*Prompt*: Copy the following data exactly and drop the pictures.

*Data block*:
=== Section Start ===
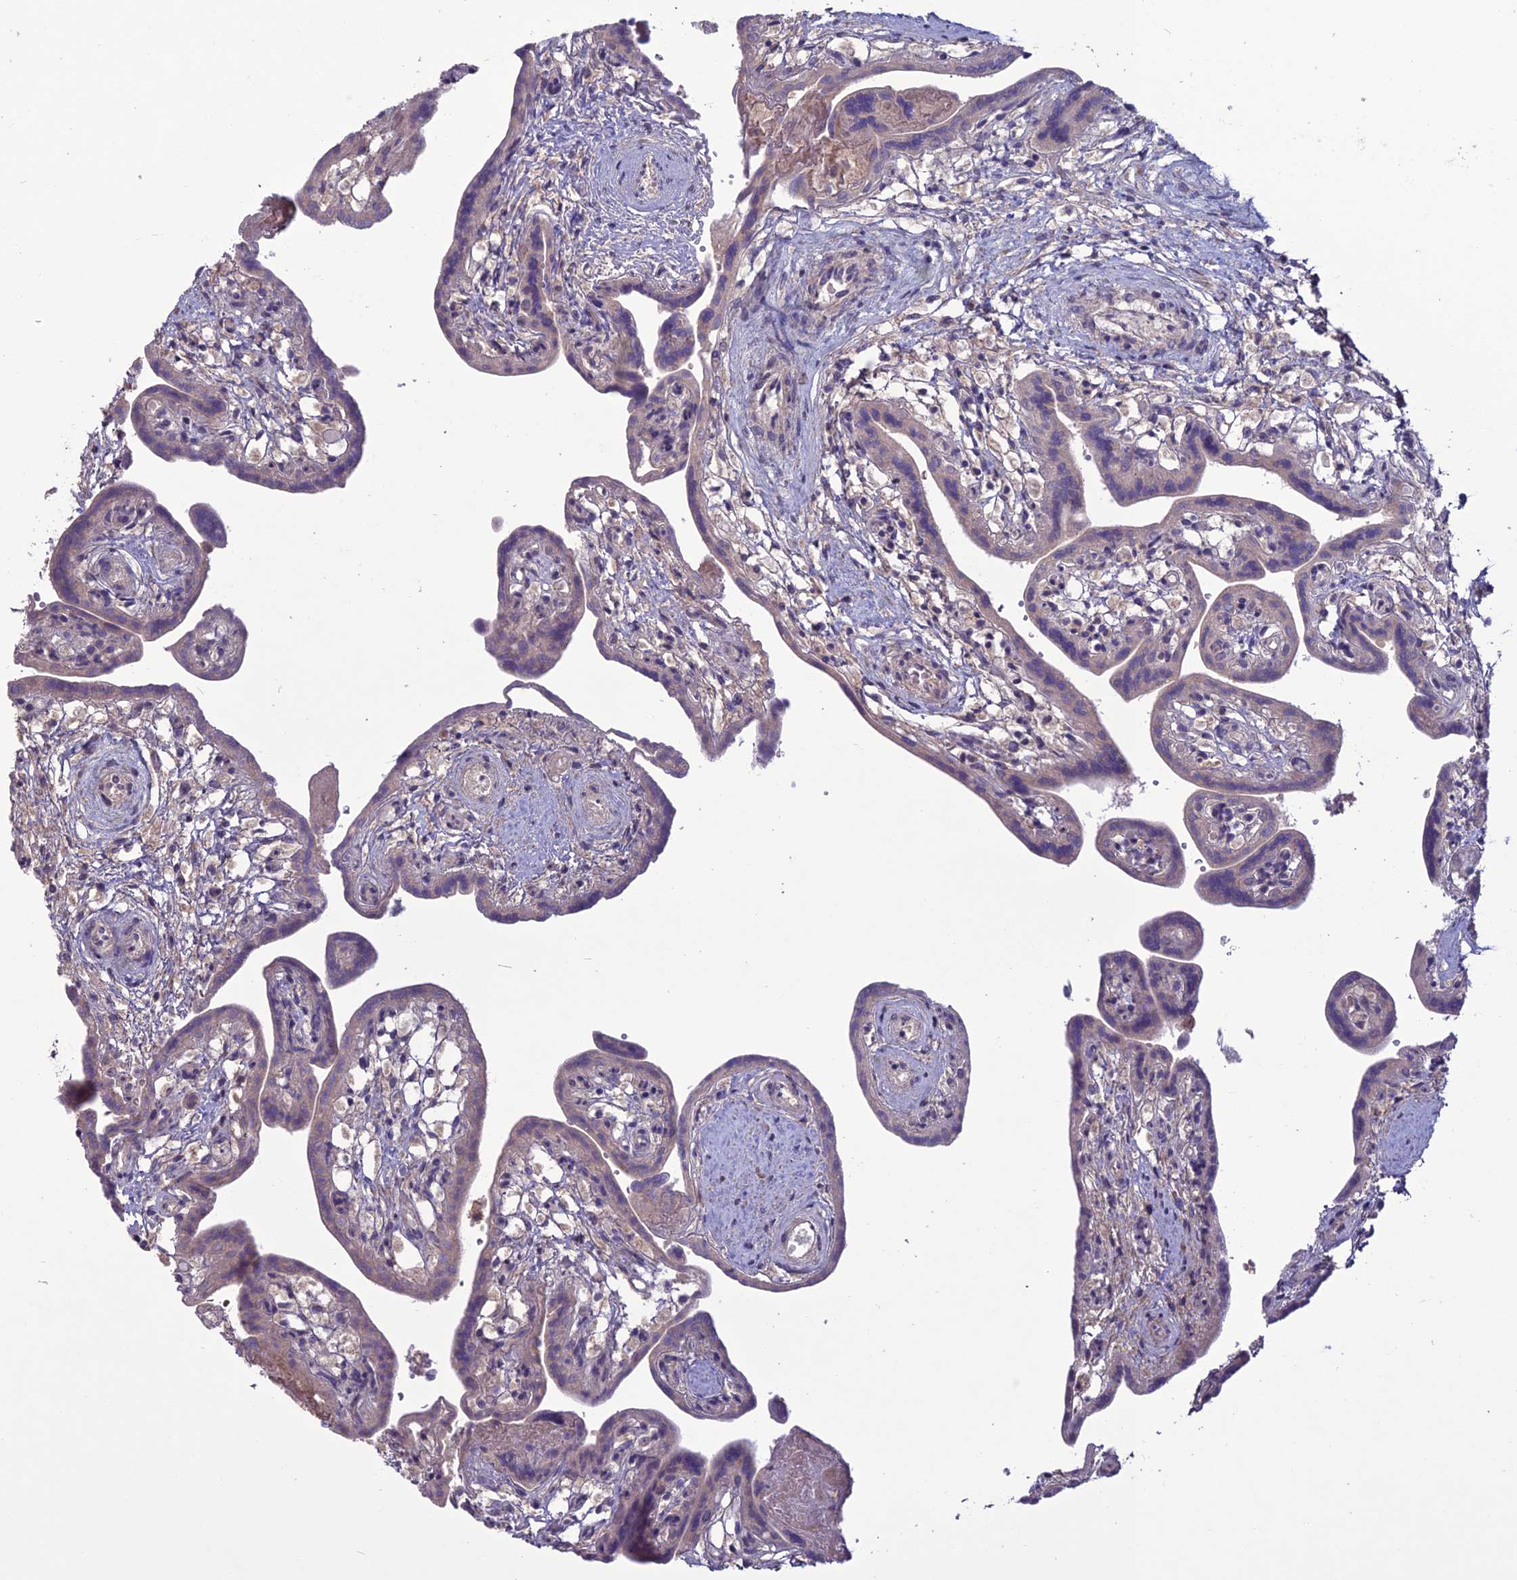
{"staining": {"intensity": "weak", "quantity": "25%-75%", "location": "cytoplasmic/membranous"}, "tissue": "placenta", "cell_type": "Trophoblastic cells", "image_type": "normal", "snomed": [{"axis": "morphology", "description": "Normal tissue, NOS"}, {"axis": "topography", "description": "Placenta"}], "caption": "The micrograph demonstrates staining of benign placenta, revealing weak cytoplasmic/membranous protein expression (brown color) within trophoblastic cells. Nuclei are stained in blue.", "gene": "C2orf76", "patient": {"sex": "female", "age": 37}}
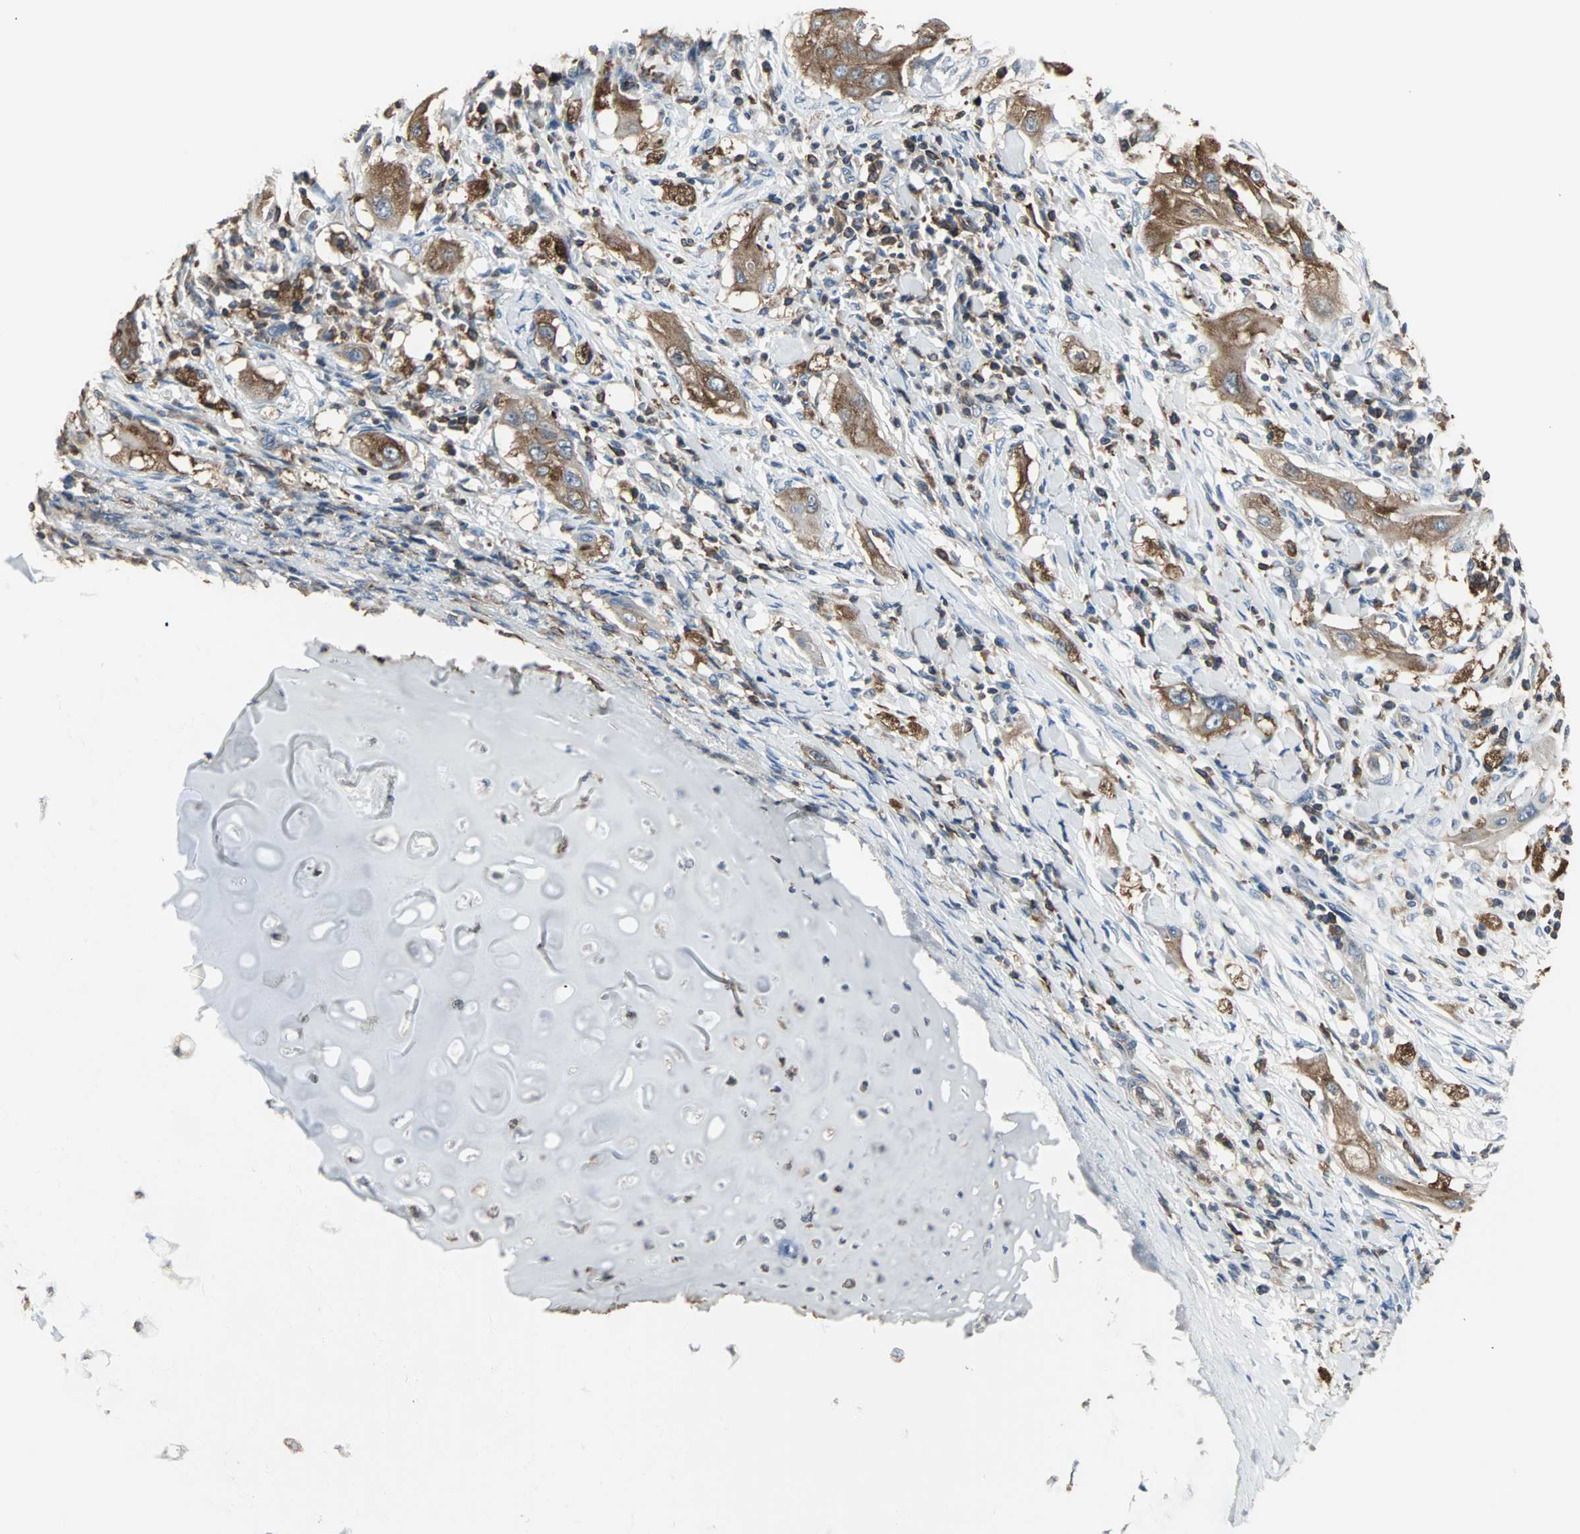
{"staining": {"intensity": "strong", "quantity": ">75%", "location": "cytoplasmic/membranous"}, "tissue": "lung cancer", "cell_type": "Tumor cells", "image_type": "cancer", "snomed": [{"axis": "morphology", "description": "Squamous cell carcinoma, NOS"}, {"axis": "topography", "description": "Lung"}], "caption": "Strong cytoplasmic/membranous positivity for a protein is identified in about >75% of tumor cells of lung cancer (squamous cell carcinoma) using immunohistochemistry.", "gene": "LRRFIP1", "patient": {"sex": "female", "age": 47}}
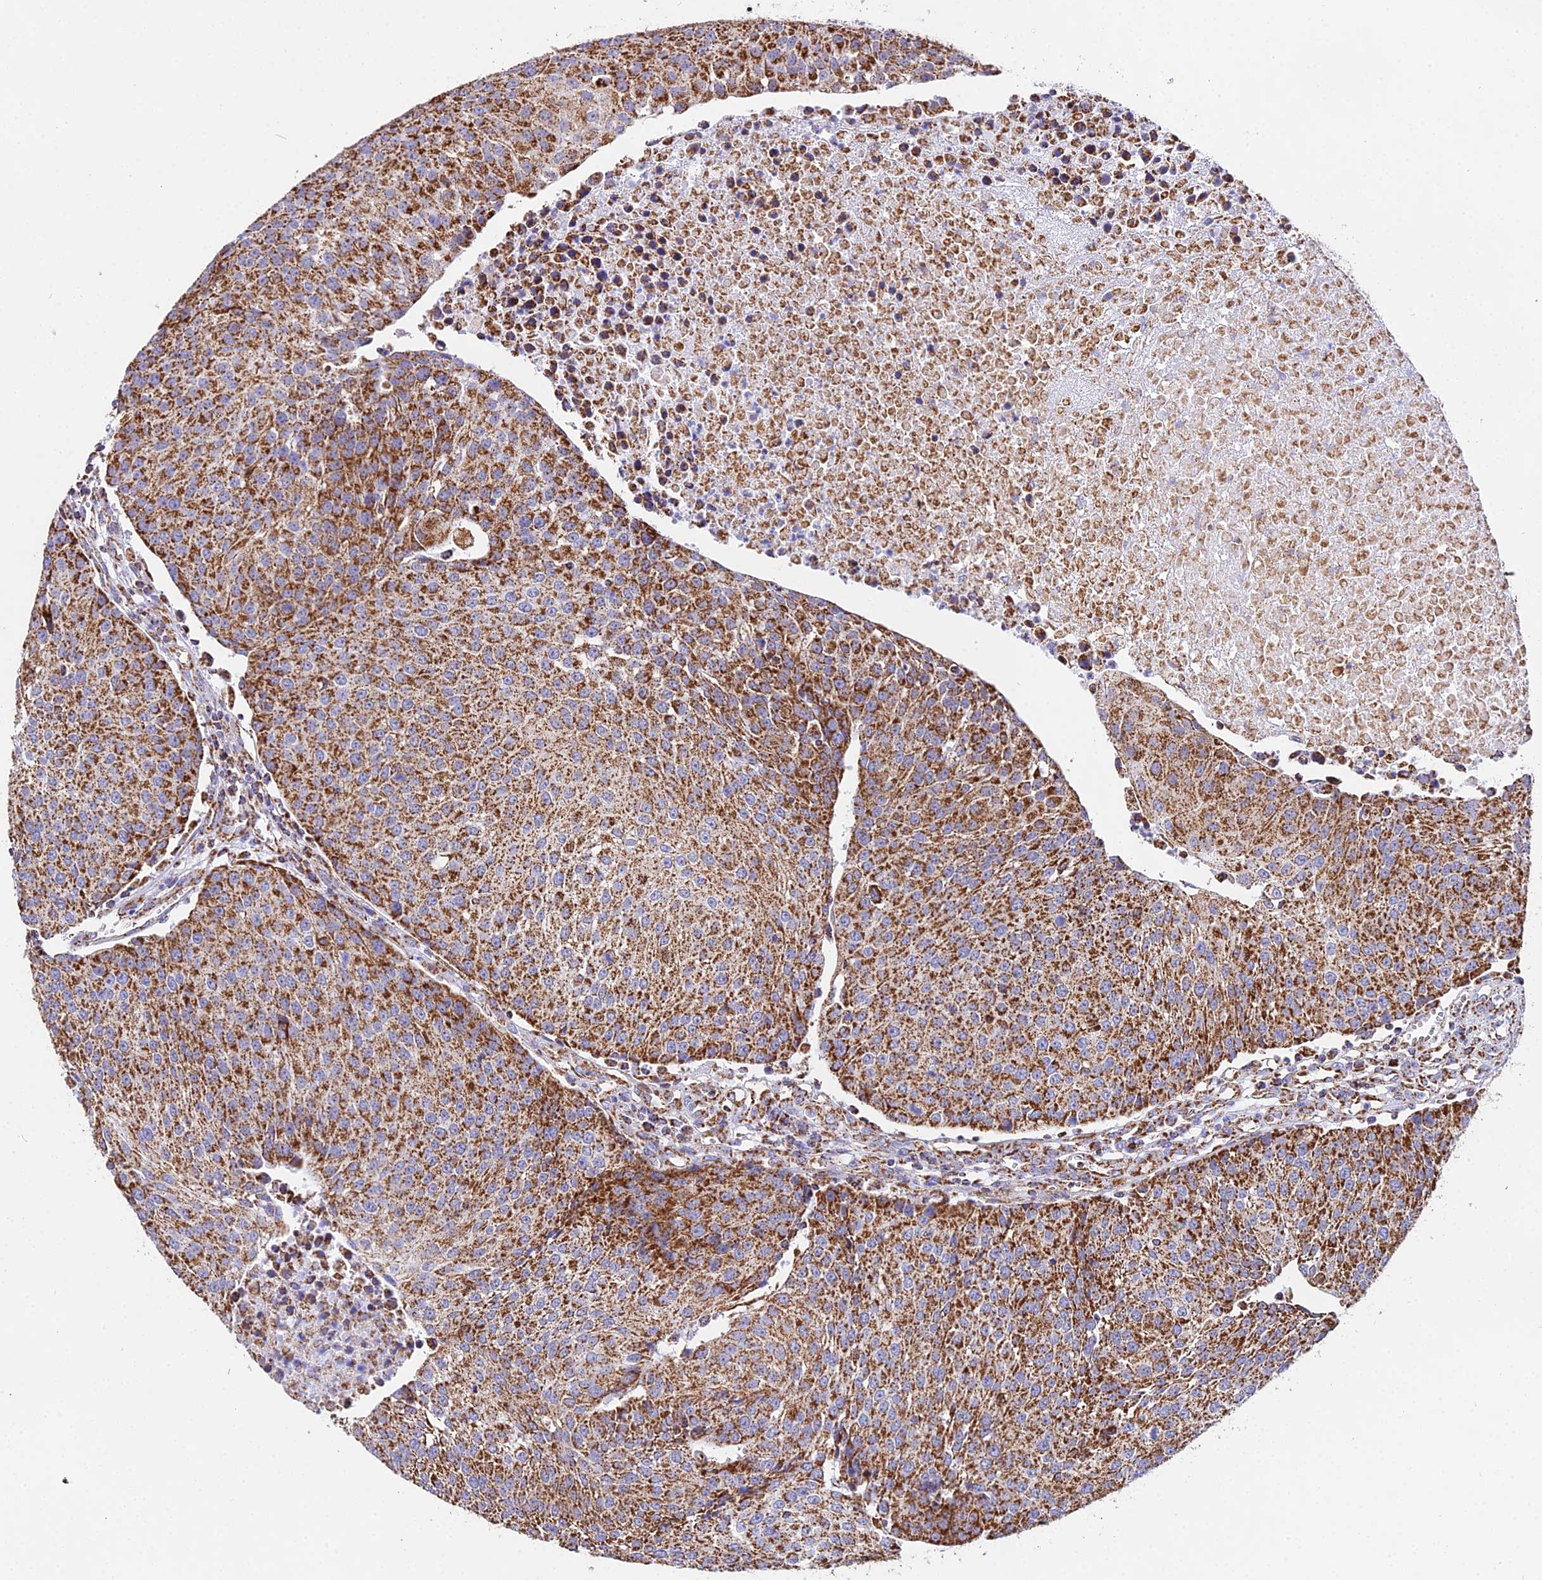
{"staining": {"intensity": "moderate", "quantity": ">75%", "location": "cytoplasmic/membranous"}, "tissue": "urothelial cancer", "cell_type": "Tumor cells", "image_type": "cancer", "snomed": [{"axis": "morphology", "description": "Urothelial carcinoma, High grade"}, {"axis": "topography", "description": "Urinary bladder"}], "caption": "DAB immunohistochemical staining of human urothelial cancer displays moderate cytoplasmic/membranous protein positivity in approximately >75% of tumor cells.", "gene": "ATP5PD", "patient": {"sex": "female", "age": 85}}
=== Section End ===
*Written reply*:
{"staining": {"intensity": "weak", "quantity": "25%-75%", "location": "cytoplasmic/membranous"}, "tissue": "placenta", "cell_type": "Trophoblastic cells", "image_type": "normal", "snomed": [{"axis": "morphology", "description": "Normal tissue, NOS"}, {"axis": "topography", "description": "Placenta"}], "caption": "The micrograph demonstrates staining of benign placenta, revealing weak cytoplasmic/membranous protein expression (brown color) within trophoblastic cells. Nuclei are stained in blue.", "gene": "C2orf76", "patient": {"sex": "female", "age": 37}}
{"staining": {"intensity": "strong", "quantity": ">75%", "location": "cytoplasmic/membranous"}, "tissue": "lung cancer", "cell_type": "Tumor cells", "image_type": "cancer", "snomed": [{"axis": "morphology", "description": "Squamous cell carcinoma, NOS"}, {"axis": "topography", "description": "Lung"}], "caption": "Strong cytoplasmic/membranous positivity for a protein is identified in about >75% of tumor cells of lung cancer (squamous cell carcinoma) using immunohistochemistry.", "gene": "LRRFIP1", "patient": {"sex": "female", "age": 47}}
{"staining": {"intensity": "moderate", "quantity": ">75%", "location": "cytoplasmic/membranous"}, "tissue": "urothelial cancer", "cell_type": "Tumor cells", "image_type": "cancer", "snomed": [{"axis": "morphology", "description": "Urothelial carcinoma, High grade"}, {"axis": "topography", "description": "Urinary bladder"}], "caption": "DAB immunohistochemical staining of human urothelial cancer displays moderate cytoplasmic/membranous protein positivity in approximately >75% of tumor cells.", "gene": "ATP5PD", "patient": {"sex": "female", "age": 85}}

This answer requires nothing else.